**PROBLEM REQUIREMENTS**: Find every line in the entries that holds the string "transform" and report it.

[Collected data]
□ □ □ □ □

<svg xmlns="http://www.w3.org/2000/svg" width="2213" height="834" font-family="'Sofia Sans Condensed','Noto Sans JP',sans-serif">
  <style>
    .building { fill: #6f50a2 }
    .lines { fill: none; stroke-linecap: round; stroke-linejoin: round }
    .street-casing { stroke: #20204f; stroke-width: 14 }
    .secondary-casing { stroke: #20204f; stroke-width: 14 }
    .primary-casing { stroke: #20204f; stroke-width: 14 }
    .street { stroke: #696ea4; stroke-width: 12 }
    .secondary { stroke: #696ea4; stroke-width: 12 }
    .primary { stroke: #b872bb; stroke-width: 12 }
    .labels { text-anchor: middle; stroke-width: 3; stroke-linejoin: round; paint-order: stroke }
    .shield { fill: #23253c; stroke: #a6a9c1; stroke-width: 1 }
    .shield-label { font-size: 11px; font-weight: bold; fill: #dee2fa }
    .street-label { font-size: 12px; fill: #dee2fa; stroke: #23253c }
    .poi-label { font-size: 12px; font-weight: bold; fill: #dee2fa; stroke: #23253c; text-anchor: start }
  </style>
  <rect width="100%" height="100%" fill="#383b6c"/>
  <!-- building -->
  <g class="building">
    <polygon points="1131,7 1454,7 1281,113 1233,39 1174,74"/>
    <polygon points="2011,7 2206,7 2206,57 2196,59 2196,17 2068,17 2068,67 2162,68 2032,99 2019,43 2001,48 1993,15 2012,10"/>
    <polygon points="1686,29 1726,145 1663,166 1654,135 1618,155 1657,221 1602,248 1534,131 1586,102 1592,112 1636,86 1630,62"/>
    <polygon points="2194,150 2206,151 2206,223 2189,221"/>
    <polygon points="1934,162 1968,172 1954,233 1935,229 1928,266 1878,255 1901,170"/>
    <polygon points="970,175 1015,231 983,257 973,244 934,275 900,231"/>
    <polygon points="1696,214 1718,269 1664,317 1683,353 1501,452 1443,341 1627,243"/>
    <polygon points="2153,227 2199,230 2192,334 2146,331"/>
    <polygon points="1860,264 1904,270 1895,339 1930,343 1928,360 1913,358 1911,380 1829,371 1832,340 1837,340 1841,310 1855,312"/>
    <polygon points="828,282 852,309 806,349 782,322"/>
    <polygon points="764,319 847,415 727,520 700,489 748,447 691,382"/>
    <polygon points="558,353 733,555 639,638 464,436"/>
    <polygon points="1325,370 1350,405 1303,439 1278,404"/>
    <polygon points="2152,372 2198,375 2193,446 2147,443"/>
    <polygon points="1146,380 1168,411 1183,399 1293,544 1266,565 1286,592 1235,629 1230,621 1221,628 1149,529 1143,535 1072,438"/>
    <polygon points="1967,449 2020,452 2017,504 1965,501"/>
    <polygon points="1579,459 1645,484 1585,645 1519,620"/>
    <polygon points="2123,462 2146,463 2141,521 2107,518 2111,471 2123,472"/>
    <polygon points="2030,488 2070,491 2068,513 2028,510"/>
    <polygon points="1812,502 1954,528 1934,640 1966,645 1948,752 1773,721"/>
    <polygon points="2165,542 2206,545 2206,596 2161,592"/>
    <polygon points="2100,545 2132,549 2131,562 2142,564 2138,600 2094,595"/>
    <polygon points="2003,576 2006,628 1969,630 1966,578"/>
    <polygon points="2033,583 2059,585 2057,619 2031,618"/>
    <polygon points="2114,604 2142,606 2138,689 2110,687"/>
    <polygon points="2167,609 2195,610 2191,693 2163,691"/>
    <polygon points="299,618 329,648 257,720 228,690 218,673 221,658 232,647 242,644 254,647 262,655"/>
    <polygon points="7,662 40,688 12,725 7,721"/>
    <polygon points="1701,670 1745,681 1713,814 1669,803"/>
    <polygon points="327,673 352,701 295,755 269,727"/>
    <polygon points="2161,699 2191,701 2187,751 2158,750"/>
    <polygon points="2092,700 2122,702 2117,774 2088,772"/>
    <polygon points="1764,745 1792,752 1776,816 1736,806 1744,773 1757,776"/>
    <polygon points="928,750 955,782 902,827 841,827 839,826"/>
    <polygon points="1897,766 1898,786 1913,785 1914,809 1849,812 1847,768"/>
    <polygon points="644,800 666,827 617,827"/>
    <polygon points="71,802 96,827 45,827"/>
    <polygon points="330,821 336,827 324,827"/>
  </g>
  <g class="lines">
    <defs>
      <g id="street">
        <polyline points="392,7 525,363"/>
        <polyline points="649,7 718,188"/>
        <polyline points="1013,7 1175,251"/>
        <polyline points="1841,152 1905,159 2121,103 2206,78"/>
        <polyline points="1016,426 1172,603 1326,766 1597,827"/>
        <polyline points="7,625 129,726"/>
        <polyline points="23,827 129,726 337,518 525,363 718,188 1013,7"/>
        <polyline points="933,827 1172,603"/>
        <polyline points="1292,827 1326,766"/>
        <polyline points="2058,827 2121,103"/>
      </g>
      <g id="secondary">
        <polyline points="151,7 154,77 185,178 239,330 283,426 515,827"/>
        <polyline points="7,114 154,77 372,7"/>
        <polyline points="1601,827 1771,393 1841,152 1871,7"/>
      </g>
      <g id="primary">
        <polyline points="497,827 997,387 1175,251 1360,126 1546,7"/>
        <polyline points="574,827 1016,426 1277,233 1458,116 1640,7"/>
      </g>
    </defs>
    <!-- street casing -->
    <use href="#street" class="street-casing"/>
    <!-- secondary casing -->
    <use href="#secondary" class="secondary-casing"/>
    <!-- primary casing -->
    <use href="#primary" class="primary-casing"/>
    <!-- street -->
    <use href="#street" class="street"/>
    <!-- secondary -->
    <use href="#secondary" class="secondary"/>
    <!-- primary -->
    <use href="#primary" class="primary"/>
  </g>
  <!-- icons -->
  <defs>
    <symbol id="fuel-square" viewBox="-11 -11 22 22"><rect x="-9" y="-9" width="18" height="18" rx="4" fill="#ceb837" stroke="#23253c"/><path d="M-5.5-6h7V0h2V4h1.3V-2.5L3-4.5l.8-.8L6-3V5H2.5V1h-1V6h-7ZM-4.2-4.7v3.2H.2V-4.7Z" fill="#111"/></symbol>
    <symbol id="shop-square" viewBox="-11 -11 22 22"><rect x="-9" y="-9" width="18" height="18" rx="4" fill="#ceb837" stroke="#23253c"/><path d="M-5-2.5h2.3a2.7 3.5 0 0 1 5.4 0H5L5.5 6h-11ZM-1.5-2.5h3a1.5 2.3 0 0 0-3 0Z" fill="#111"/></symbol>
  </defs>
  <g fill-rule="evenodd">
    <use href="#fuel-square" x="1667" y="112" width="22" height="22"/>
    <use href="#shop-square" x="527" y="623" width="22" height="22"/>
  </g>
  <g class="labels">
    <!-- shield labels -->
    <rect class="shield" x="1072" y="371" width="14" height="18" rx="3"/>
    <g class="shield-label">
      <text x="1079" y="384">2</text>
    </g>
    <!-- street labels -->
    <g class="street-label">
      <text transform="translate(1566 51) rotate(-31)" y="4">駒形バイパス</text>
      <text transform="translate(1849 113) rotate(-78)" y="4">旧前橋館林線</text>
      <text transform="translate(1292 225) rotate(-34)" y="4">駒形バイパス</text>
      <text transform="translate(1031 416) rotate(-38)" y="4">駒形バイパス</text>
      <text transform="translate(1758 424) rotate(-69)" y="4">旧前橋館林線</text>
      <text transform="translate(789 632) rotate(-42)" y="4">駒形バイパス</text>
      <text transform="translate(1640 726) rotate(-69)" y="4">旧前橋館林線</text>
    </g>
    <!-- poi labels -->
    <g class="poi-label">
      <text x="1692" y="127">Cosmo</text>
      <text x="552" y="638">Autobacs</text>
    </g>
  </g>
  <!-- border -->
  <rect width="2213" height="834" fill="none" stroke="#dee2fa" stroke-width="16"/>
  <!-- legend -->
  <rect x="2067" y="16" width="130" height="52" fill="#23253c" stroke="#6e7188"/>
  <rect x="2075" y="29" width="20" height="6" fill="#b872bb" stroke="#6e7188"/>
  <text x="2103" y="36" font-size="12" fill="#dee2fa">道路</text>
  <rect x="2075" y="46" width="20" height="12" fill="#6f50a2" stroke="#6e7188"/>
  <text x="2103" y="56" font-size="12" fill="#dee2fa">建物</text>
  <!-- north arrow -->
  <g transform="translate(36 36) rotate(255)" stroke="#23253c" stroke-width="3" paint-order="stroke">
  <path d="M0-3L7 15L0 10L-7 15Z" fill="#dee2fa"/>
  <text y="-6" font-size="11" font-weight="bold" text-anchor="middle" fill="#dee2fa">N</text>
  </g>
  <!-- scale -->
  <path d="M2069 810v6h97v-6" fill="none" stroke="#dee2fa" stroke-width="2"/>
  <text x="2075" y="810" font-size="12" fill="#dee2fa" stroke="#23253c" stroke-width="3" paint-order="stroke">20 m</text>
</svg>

□ □ □ □ □

**ANSWER**:
      <text transform="translate(1566 51) rotate(-31)" y="4">駒形バイパス</text>
      <text transform="translate(1849 113) rotate(-78)" y="4">旧前橋館林線</text>
      <text transform="translate(1292 225) rotate(-34)" y="4">駒形バイパス</text>
      <text transform="translate(1031 416) rotate(-38)" y="4">駒形バイパス</text>
      <text transform="translate(1758 424) rotate(-69)" y="4">旧前橋館林線</text>
      <text transform="translate(789 632) rotate(-42)" y="4">駒形バイパス</text>
      <text transform="translate(1640 726) rotate(-69)" y="4">旧前橋館林線</text>
  <g transform="translate(36 36) rotate(255)" stroke="#23253c" stroke-width="3" paint-order="stroke">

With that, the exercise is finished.